В заключение подчеркнём: в работе речь идёт не о том, что литература «золотого» века – это хорошая литература, а литература века «серебряного» – плохая. Дело также не в том, какая художественная стратегия – «ф ормульная» или «форм альная» – больше «по душе» тому или иному исследователю литературы. В данном случае нас интересовала природа различий разных типов литератур, вытекающая из различий двух противоположных систем ценностей: человека познающего, отражающего мир (пусть и с помощью весьма несовершенного, неприспособленного для этих целей моделирующегосознания) и человекапсихологически приспосабливающегося, но выдающего свои душевно-психические акты за процесс отражения мира.
Разница – в степени объективности отражения реального человека, что и позволяет научно ставить вопрос об объективности художественной ценности.
1.3. Литература и архетип
Содержательность литературы складывается вовсе не из литературных элементов. Строго говоря, это «человеческая», экстралитературная содержательность, то, что покрывается понятиями «смысл жизни» (уровень ментальный) и «вещество жизни» (уровень витальный). Литература ничего не выдумывает, она лишь отражает то, что существует помимо ее.
Литература отражает многоуровневую и вместе с тем целостную структуру личности (тело – душа – дух), а личность – это система отношений с миром. Отношения эти, по большому счету, классифицировать нетрудно, ибо складываются они только по двум поводам, а именно: личность всегда озабочена утверждением жизни и противостоит жизнеотрицанию , сиречь смерти. Жизнь и смерть: вот извечный круг интересов человека.
При этом жизнелюбие проявляется самым разнообразным, порой невероятным способом, однако формы проявления не меняют сути: за отношениями мужчина – женщина, человек – природа, дружба, война и т. д. всегда просматривается одна-единственная функция: литература стоит на страже жизни. Заниматься жизнеотрицанием литература не может, ибо ее образная природа, ее инструментарий – сотворены из чувственного состава, а чувствовать, получать информацию чувственного порядка – значит жить. Смерть – это минимум информации, минимум отношений, абсолютная смерть – позиция zero. Даже когда писатель живописует нам образы «мертвых душ», он делает это потому, что озабочен проблемами душ живых.
Таким образом, смерть может интересовать литературу только как угроза жизни, как фактор проявления все того же жизнелюбия. Следовательно, классификация литературной содержательности возможна в рамках одного семантико-идеологического «пространства» или «полюса» – жизнелюбия, жизнеохранительности. Литература заставляет «полюблять жизнь» (Л.Н. Толстой) – и точка. Типы жизнелюбия, формы проявления любви к жизни лежат на поверхности.
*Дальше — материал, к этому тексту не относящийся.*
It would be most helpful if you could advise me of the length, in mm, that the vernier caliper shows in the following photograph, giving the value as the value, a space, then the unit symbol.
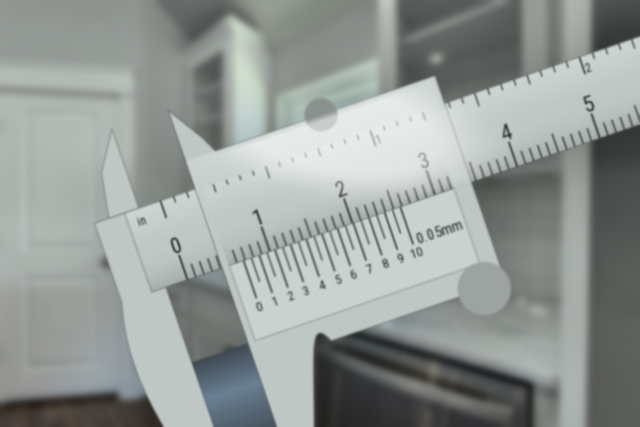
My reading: 6.8 mm
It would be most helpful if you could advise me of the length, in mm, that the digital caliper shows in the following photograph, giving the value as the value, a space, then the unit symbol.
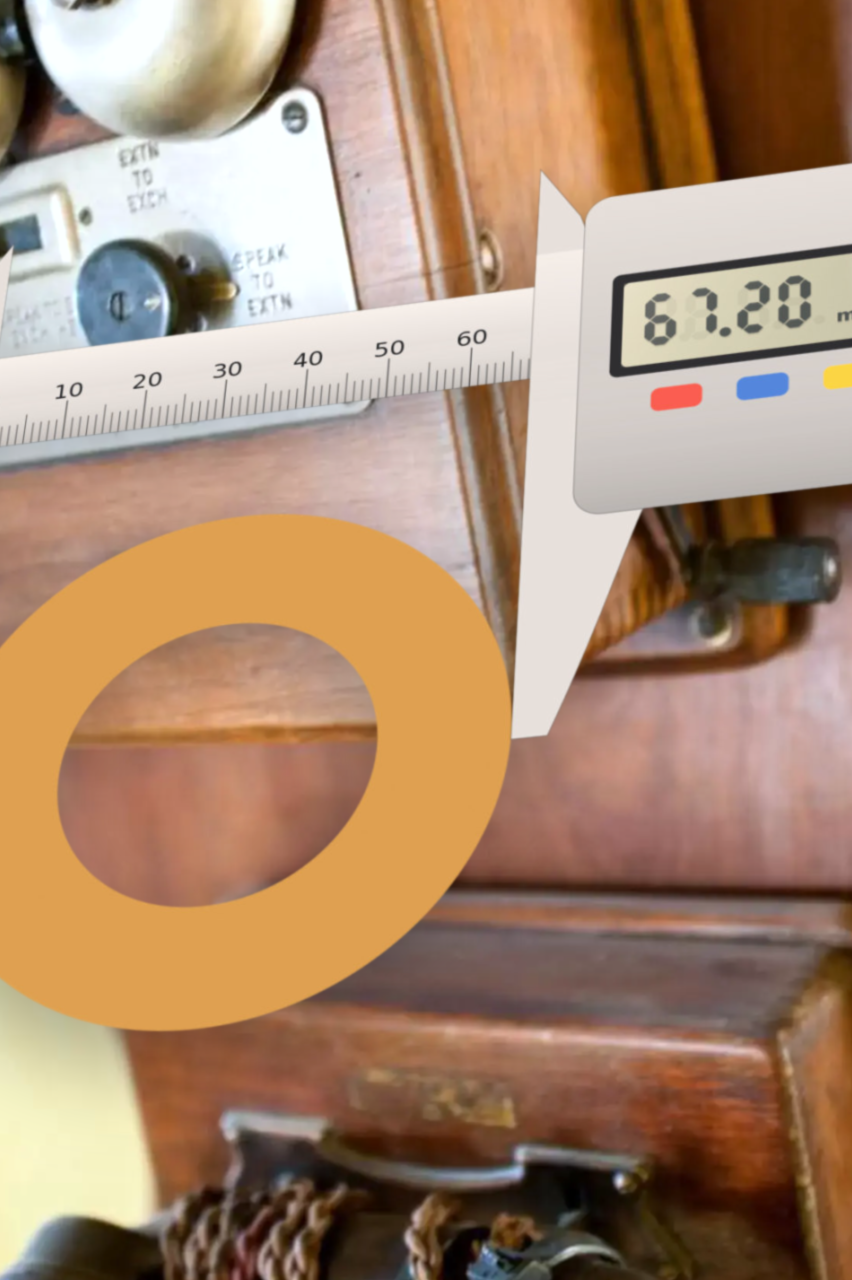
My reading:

Возьмите пять известных нам органов чувств, опишите восприятие мира. Так называемая картина мира складывается из звука, цвета, обонятельных, осязательных и вкусовых ощущений. Даже если вы включите «шестое» чувство, картина мира не усложнится принципиально. Можете поэкспериментировать и расширить чувственную палитру до семи, восьми, девяти, даже десяти чувственных плоскостей. Все это – не принципиально; литература как способ проявления человека не может предложить больше, чем есть в человеке как сложной, но вполне конкретной информационной системе. Человек видит, слышит, обоняет, осязает, пробует на вкус: таковы чувственные параметры доступной ему картины мира. Информационная картина мира резко меняется, если к чувству «примешивается» смысл, если чувства, по капризу диалектики, становятся предтечей смысла, а с другой стороны – его результатом. Психика взаимодействует с сознанием, в итоге получается духовный продукт. Однако и в этом случае не смысл правит миром, а чувство жизнелюбия. Дело в том, что смысловая аранжировка (идеологический продукт) выполняет заказ, императив природы: обосновать, что жизнь превыше всего. Это некий абсолют для человека, своего рода гарантия жизни. Какая угодно тонкая и подвижная нюансировка – но все в тех же фатально отведенных жизнеохранительных границах.
Так высшая сложность литературы в принципе сводима к элементарной простоте. Но это не компрометирует литературу, не отнимает у нее функций духовного производства личности. Что поделать, если выбор у человека не слишком велик. Он выбирает жизнь. Однако по то ли комическому, то ли трагическому недосмотру таинственных учредителей жизнь, которую выбрал человек, у него рано или поздно отнимут, не слишком интересуясь, нравится это человеку или нет. В рамках этой несвободы человек волен делать все что угодно – вот он и реализует это чувство свободы не в последнюю очередь способом литературно-художественным.